I have the following initial value problem on $t \in [0,T]$: $$y'=y^2(1-\epsilon y)$$
I wish to use the Trapezoidal method to solve this I.V.P., and I cannot use simply use the predictor-corrector method, i.e. improved Euler's method.
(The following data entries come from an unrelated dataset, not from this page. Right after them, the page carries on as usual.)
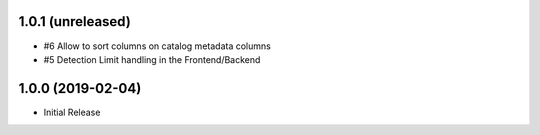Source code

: 1.0.1 (unreleased)
------------------

- #6 Allow to sort columns on catalog metadata columns
- #5 Detection Limit handling in the Frontend/Backend


1.0.0 (2019-02-04)
------------------

- Initial Release
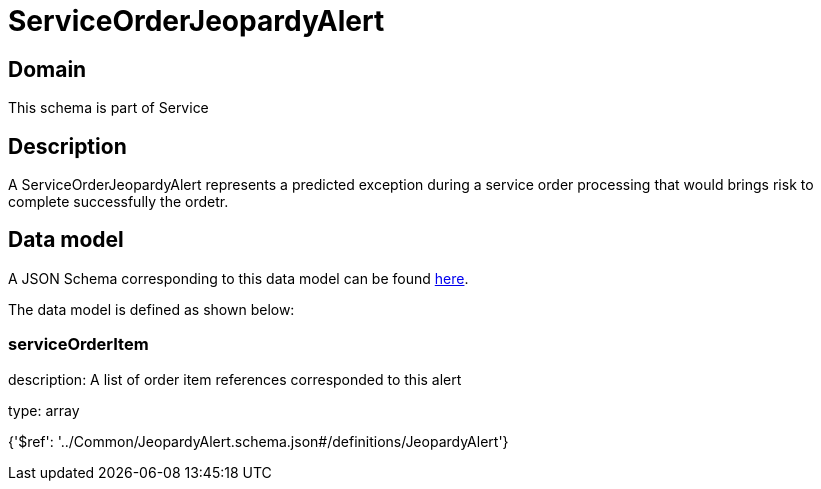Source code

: = ServiceOrderJeopardyAlert

[#domain]
== Domain

This schema is part of Service

[#description]
== Description

A ServiceOrderJeopardyAlert represents a predicted exception during a service order processing that would brings risk to complete successfully the ordetr.


[#data_model]
== Data model

A JSON Schema corresponding to this data model can be found https://tmforum.org[here].

The data model is defined as shown below:


=== serviceOrderItem
description: A list of order item references corresponded to this alert

type: array


{&#x27;$ref&#x27;: &#x27;../Common/JeopardyAlert.schema.json#/definitions/JeopardyAlert&#x27;}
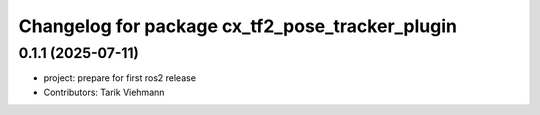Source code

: ^^^^^^^^^^^^^^^^^^^^^^^^^^^^^^^^^^^^^^^^^^^^^^^^
Changelog for package cx_tf2_pose_tracker_plugin
^^^^^^^^^^^^^^^^^^^^^^^^^^^^^^^^^^^^^^^^^^^^^^^^

0.1.1 (2025-07-11)
------------------
* project: prepare for first ros2 release
* Contributors: Tarik Viehmann
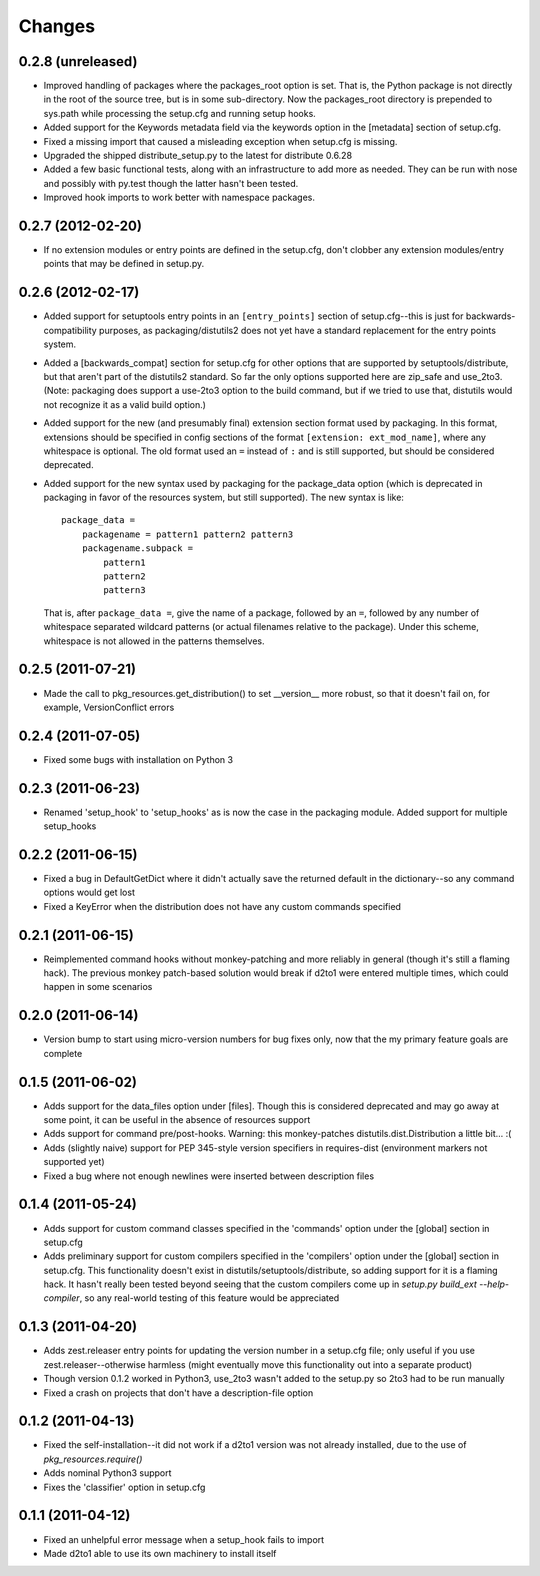 Changes
=========


0.2.8 (unreleased)
------------------

- Improved handling of packages where the packages_root option is set. That is,
  the Python package is not directly in the root of the source tree, but is in
  some sub-directory.  Now the packages_root directory is prepended to
  sys.path while processing the setup.cfg and running setup hooks.

- Added support for the Keywords metadata field via the keywords option in the
  [metadata] section of setup.cfg.

- Fixed a missing import that caused a misleading exception when setup.cfg is
  missing.

- Upgraded the shipped distribute_setup.py to the latest for distribute 0.6.28

- Added a few basic functional tests, along with an infrastructure to add more
  as needed.  They can be run with nose and possibly with py.test though the
  latter hasn't been tested.

- Improved hook imports to work better with namespace packages.


0.2.7 (2012-02-20)
------------------

- If no extension modules or entry points are defined in the setup.cfg, don't
  clobber any extension modules/entry points that may be defined in setup.py.


0.2.6 (2012-02-17)
------------------

- Added support for setuptools entry points in an ``[entry_points]`` section of
  setup.cfg--this is just for backwards-compatibility purposes, as
  packaging/distutils2 does not yet have a standard replacement for the entry
  points system.

- Added a [backwards_compat] section for setup.cfg for other options that are
  supported by setuptools/distribute, but that aren't part of the distutils2
  standard.  So far the only options supported here are zip_safe and use_2to3.
  (Note: packaging does support a use-2to3 option to the build command, but if
  we tried to use that, distutils would not recognize it as a valid build
  option.)

- Added support for the new (and presumably final) extension section format
  used by packaging.  In this format, extensions should be specified in config
  sections of the format ``[extension: ext_mod_name]``, where any whitespace is
  optional.  The old format used an ``=`` instead of ``:`` and is still
  supported, but should be considered deprecated.

- Added support for the new syntax used by packaging for the package_data
  option (which is deprecated in packaging in favor of the resources system,
  but still supported).  The new syntax is like::

      package_data =
          packagename = pattern1 pattern2 pattern3
          packagename.subpack = 
              pattern1
              pattern2
              pattern3

  That is, after ``package_data =``, give the name of a package, followed by
  an ``=``, followed by any number of whitespace separated wildcard patterns (or
  actual filenames relative to the package).  Under this scheme, whitespace is
  not allowed in the patterns themselves.


0.2.5 (2011-07-21)
------------------

- Made the call to pkg_resources.get_distribution() to set __version__ more
  robust, so that it doesn't fail on, for example, VersionConflict errors


0.2.4 (2011-07-05)
------------------

- Fixed some bugs with installation on Python 3


0.2.3 (2011-06-23)
------------------

- Renamed 'setup_hook' to 'setup_hooks' as is now the case in the packaging
  module.  Added support for multiple setup_hooks


0.2.2 (2011-06-15)
------------------

- Fixed a bug in DefaultGetDict where it didn't actually save the returned
  default in the dictionary--so any command options would get lost
- Fixed a KeyError when the distribution does not have any custom commands
  specified


0.2.1 (2011-06-15)
------------------

- Reimplemented command hooks without monkey-patching and more reliably in
  general (though it's still a flaming hack).  The previous monkey patch-based
  solution would break if d2to1 were entered multiple times, which could happen
  in some scenarios


0.2.0 (2011-06-14)
------------------

- Version bump to start using micro-version numbers for bug fixes only, now
  that the my primary feature goals are complete


0.1.5 (2011-06-02)
------------------

- Adds support for the data_files option under [files].  Though this is
  considered deprecated and may go away at some point, it can be useful in the
  absence of resources support
- Adds support for command pre/post-hooks.  Warning: this monkey-patches
  distutils.dist.Distribution a little bit... :(
- Adds (slightly naive) support for PEP 345-style version specifiers in
  requires-dist (environment markers not supported yet)
- Fixed a bug where not enough newlines were inserted between description files


0.1.4 (2011-05-24)
------------------

- Adds support for custom command classes specified in the 'commands' option
  under the [global] section in setup.cfg
- Adds preliminary support for custom compilers specified in the 'compilers'
  option under the [global] section in setup.cfg.  This functionality doesn't
  exist in distutils/setuptools/distribute, so adding support for it is a
  flaming hack.  It hasn't really been tested beyond seeing that the custom
  compilers come up in `setup.py build_ext --help-compiler`, so any real-world
  testing of this feature would be appreciated


0.1.3 (2011-04-20)
------------------

- Adds zest.releaser entry points for updating the version number in a
  setup.cfg file; only useful if you use zest.releaser--otherwise harmless
  (might eventually move this functionality out into a separate product)
- Though version 0.1.2 worked in Python3, use_2to3 wasn't added to the setup.py
  so 2to3 had to be run manually
- Fixed a crash on projects that don't have a description-file option

0.1.2 (2011-04-13)
------------------

- Fixed the self-installation--it did not work if a d2to1 version was not
  already installed, due to the use of `pkg_resources.require()`
- Adds nominal Python3 support
- Fixes the 'classifier' option in setup.cfg

0.1.1 (2011-04-12)
------------------

- Fixed an unhelpful error message when a setup_hook fails to import
- Made d2to1 able to use its own machinery to install itself

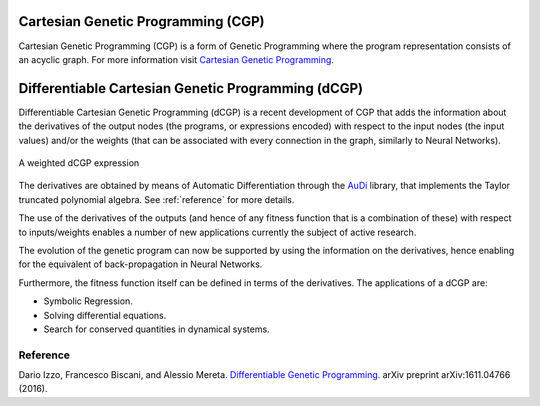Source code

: Cartesian Genetic Programming (CGP)
====================================
Cartesian Genetic Programming (CGP) is a form of Genetic Programming where the program
representation consists of an acyclic graph. For more information visit
`Cartesian Genetic Programming <http://www.cartesiangp.co.uk/>`_.

Differentiable Cartesian Genetic Programming (dCGP)
===================================================
Differentiable Cartesian Genetic Programming (dCGP) is a recent development of CGP
that adds the information about the derivatives of the output nodes (the programs,
or expressions encoded) with respect to the input nodes (the input values) and/or the
weights (that can be associated with every connection in the graph, similarly to Neural Networks).

.. figure:: _static/expression_theory.png
   :alt: weighted dCGP expression
   :align: center
   :width: 800px

   A weighted dCGP expression

The derivatives are obtained by means of Automatic Differentiation through the
`AuDi <http://darioizzo.github.io/audi/>`_ library, that implements the Taylor truncated
polynomial algebra. See :ref:`reference` for more details.

The use of the derivatives of the outputs (and hence of any fitness function that is a
combination of these) with respect to inputs/weights enables a number of new applications
currently the subject of active research.

The evolution of the genetic program can now be supported by using the information
on the derivatives, hence enabling for the equivalent of back-propagation in Neural Networks.

Furthermore, the fitness function itself can be defined in terms of the derivatives.
The applications of a dCGP are:

* Symbolic Regression.
* Solving differential equations.
* Search for conserved quantities in dynamical systems.

.. _reference:

Reference
^^^^^^^^^^

Dario Izzo, Francesco Biscani, and Alessio Mereta. `Differentiable Genetic Programming. <https://arxiv.org/pdf/1611.04766v1.pdf>`_ arXiv preprint arXiv:1611.04766 (2016).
The trapezoidal method is defined by: $$y_{n+1}=y_n+\frac{h}{2}(f_{n+1}+f_n)$$ Plugging in the value from the O.D.E., we have after some simplification: $$y_{n+1}=y_n+\frac{h}{2}(y_{n+1}^2+y_n^2-\epsilon y_{n+1}^3-\epsilon y_n^3)$$
This is an implicit method, so I must use a root finding method at each iteration to find the $y_{n+1}$ on the right side of the equation. I have read online that Newton's method is usually used for such purposes, but I cannot figure out how to implement it.
$$y_{n+1}=y_n-\frac{f(y_n)}{f'(y_n)}$$
For example, what values would $f(y_n)$ and $f'(y_n)$ take in this context? Thank you in advance!
Best Answer
Your whole equation is $f$. More precisely, $y_{n+1}$ is the solution of $$ 0=f(y)=y-y_n-\frac h2(y^2+y_n^2-ϵ(y^3+y_n^3)) $$ closest to $y_n$.
The derivative is then $$ f'(y)=1-\frac h2(2y-3ϵy^2) $$ so that the Newton iteration is $$ y_+=y-\frac{f(y)}{f'(y)}=\frac{y_n-\frac h2(y^2-y_n^2−ϵ(2y^3-y_n^3))}{1-\frac h2(2y-3ϵy^2)} $$